20. April, 10.16 Uhr: Schleswig-Holstein zeitnah wieder zuständig?

Sollte sich der Buckelwal wieder aufmachen und aus der Bucht herauskommen, würde nach nicht allzu langer Zeit die Zuständigkeit wechseln.

Sobald das Tier wieder in schleswig-holsteinischen Gewässern schwimme, seien auch wieder die Behörden des nördlichsten Bundeslandes zuständig.

Laut Mecklenburg-Vorpommerns Umweltminister Backhaus seien bereits entsprechende Vorbereitungen getroffen worden.

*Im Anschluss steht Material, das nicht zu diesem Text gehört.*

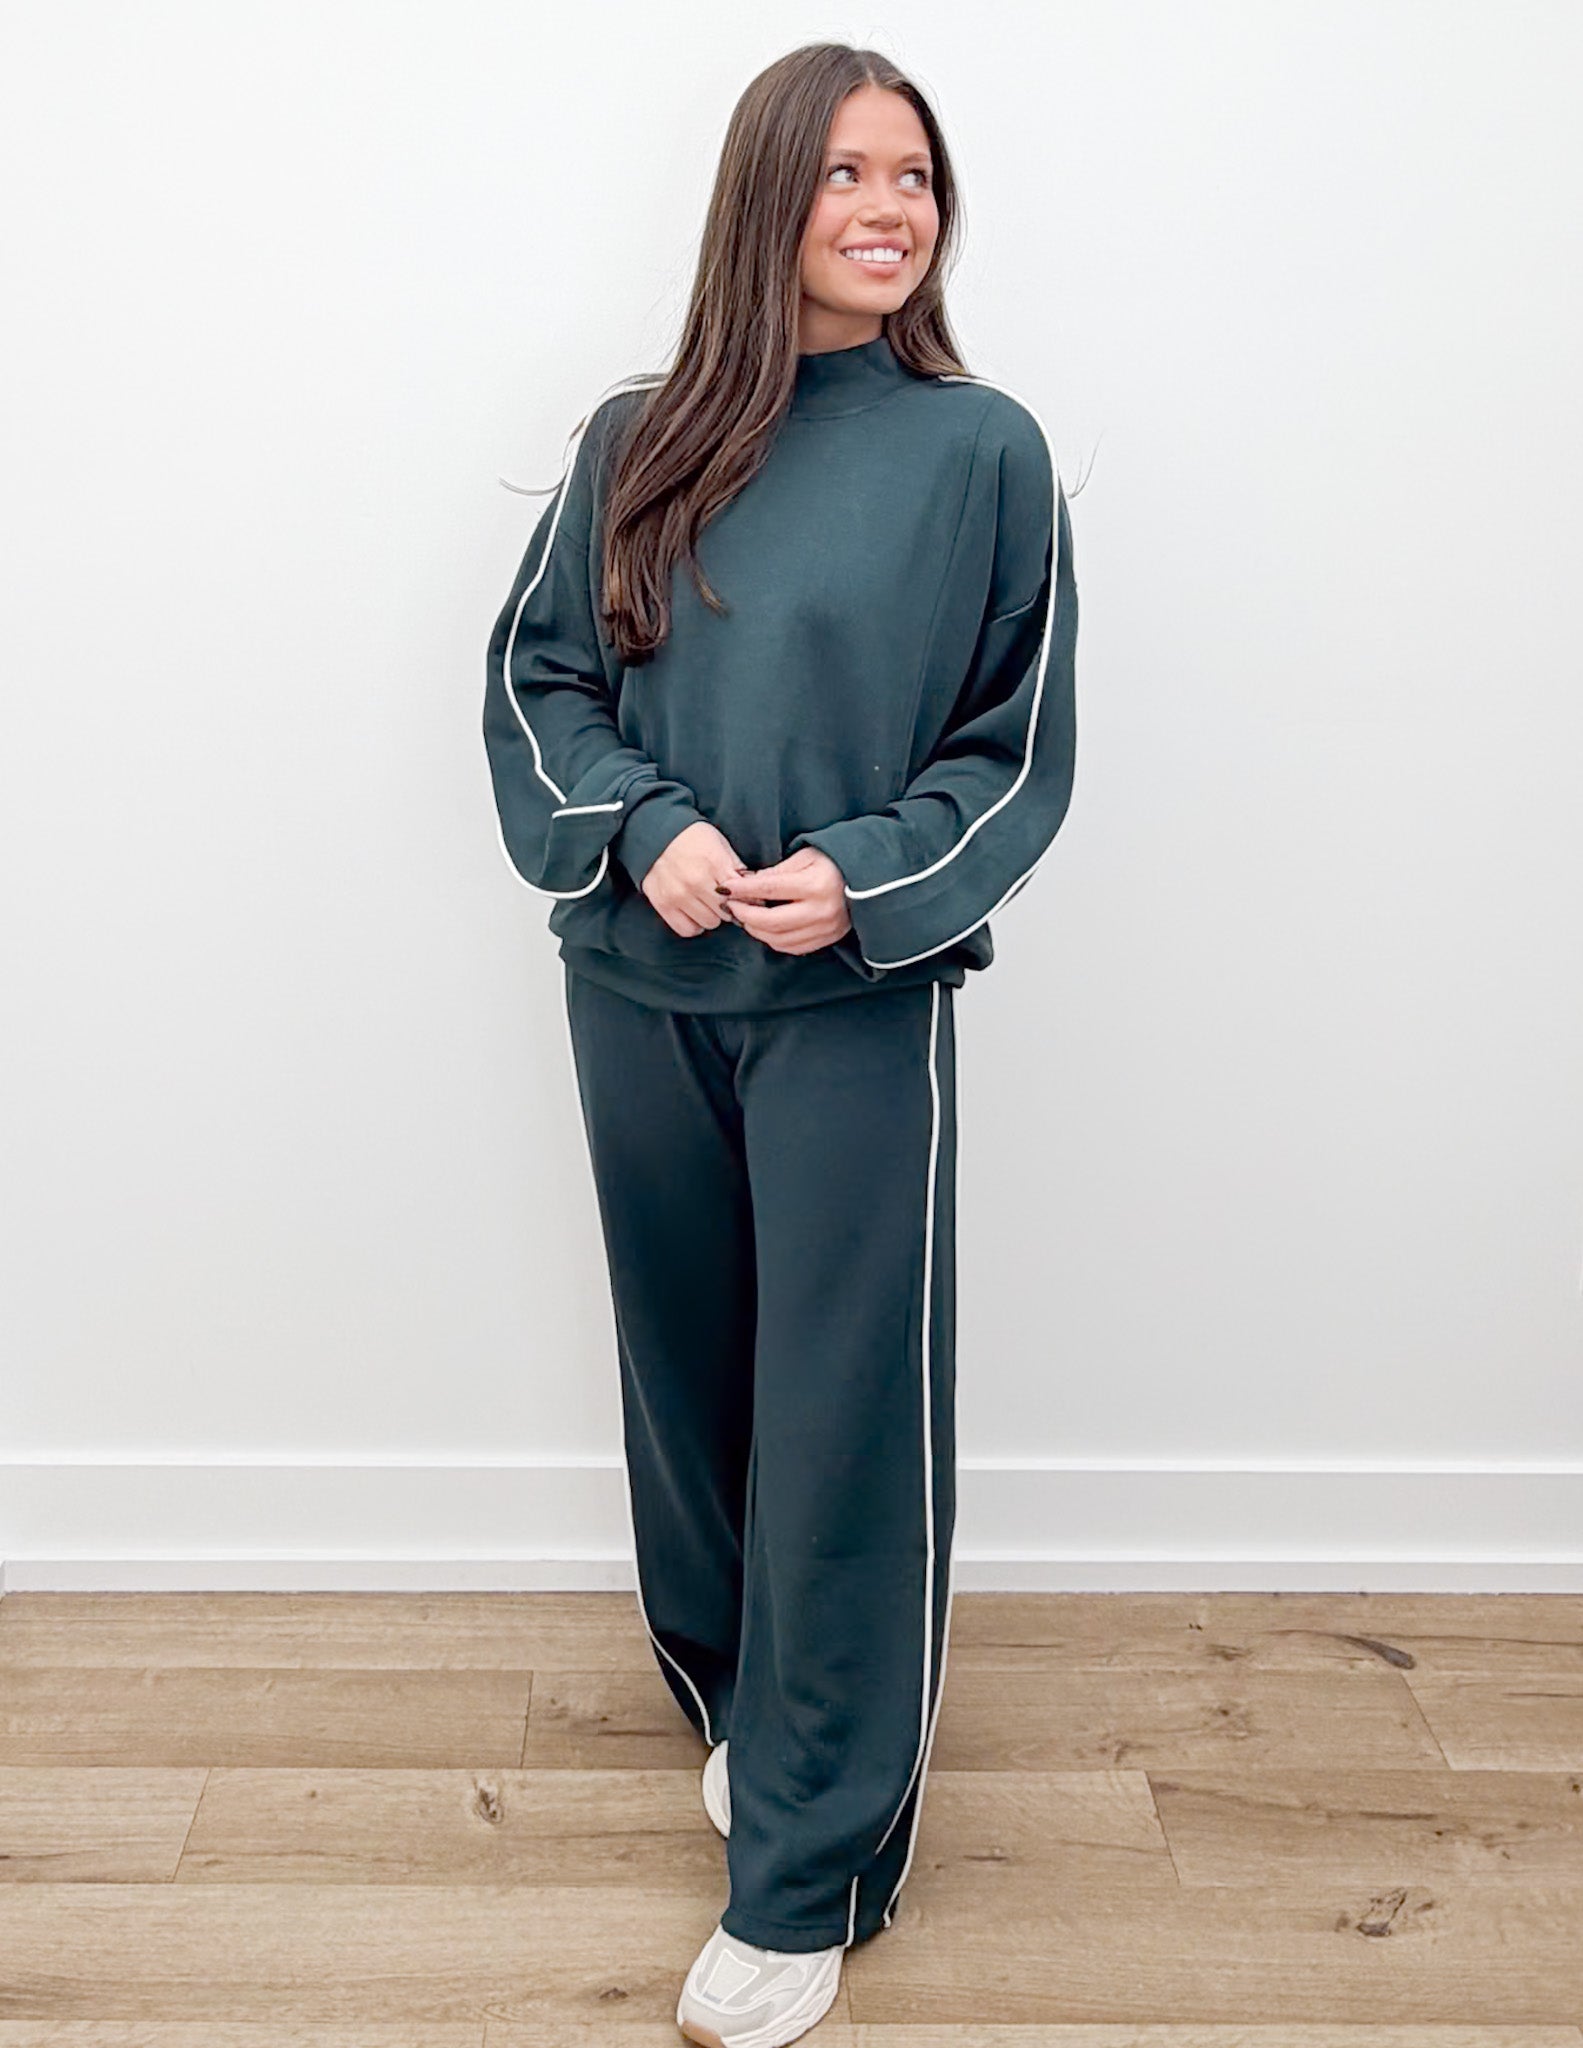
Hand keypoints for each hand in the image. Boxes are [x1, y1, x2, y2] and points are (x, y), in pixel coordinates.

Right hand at [638, 820, 750, 937]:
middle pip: (726, 912)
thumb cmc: (691, 837)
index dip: (745, 897)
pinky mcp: (664, 905)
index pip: (740, 894)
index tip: (743, 897)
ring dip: (712, 915)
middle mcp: (696, 882)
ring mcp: (678, 895)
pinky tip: (694, 913)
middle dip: (728, 906)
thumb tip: (753, 888)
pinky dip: (694, 924)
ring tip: (706, 902)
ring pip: (710, 923)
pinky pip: (687, 929)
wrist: (655, 833)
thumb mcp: (719, 843)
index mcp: (714, 863)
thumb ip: (735, 866)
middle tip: (722, 897)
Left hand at [716, 848, 852, 955]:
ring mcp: (826, 929)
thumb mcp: (806, 856)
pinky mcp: (828, 939)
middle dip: (745, 915)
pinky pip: (793, 947)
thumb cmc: (835, 861)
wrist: (870, 879)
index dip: (743, 889)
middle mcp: (821, 910)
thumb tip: (747, 883)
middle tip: (731, 906)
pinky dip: (773, 940)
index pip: (769, 888)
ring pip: (779, 939)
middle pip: (771, 921)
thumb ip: (777, 871)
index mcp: (815, 884)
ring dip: (756, 930)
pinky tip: (765, 928)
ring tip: (746, 917)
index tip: (725, 888)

Laut Mecklenburg-Vorpommerns Umweltminister Till Backhaus (67, SPD) sind die Behörden Schleswig-Holsteins darauf vorbereitet, wieder die Zuständigkeit zu übernehmen.
Laut Mecklenburg-Vorpommerns Umweltminister Till Backhaus (67, SPD) sind die Behörden Schleswig-Holsteins darauf vorbereitet, wieder die Zuständigkeit zu übernehmen.  © Marcus Golejewski/dpa

20. April, 9.56 Uhr: Wal soll zeitnah mit GPS-Sender versehen werden

Umweltminister Till Backhaus erklärte gegenüber NEWS5, dass die Hauptverantwortung weiter bei der Rettungsinitiative liege. Das Ministerium begleite und unterstütze die Maßnahmen aber fortlaufend.

Der Politiker betonte zudem, dass der Wal zeitnah mit einem GPS-Sender versehen werden soll. "Damit wir ihn gezielt weiter begleiten können", erläuterte Backhaus.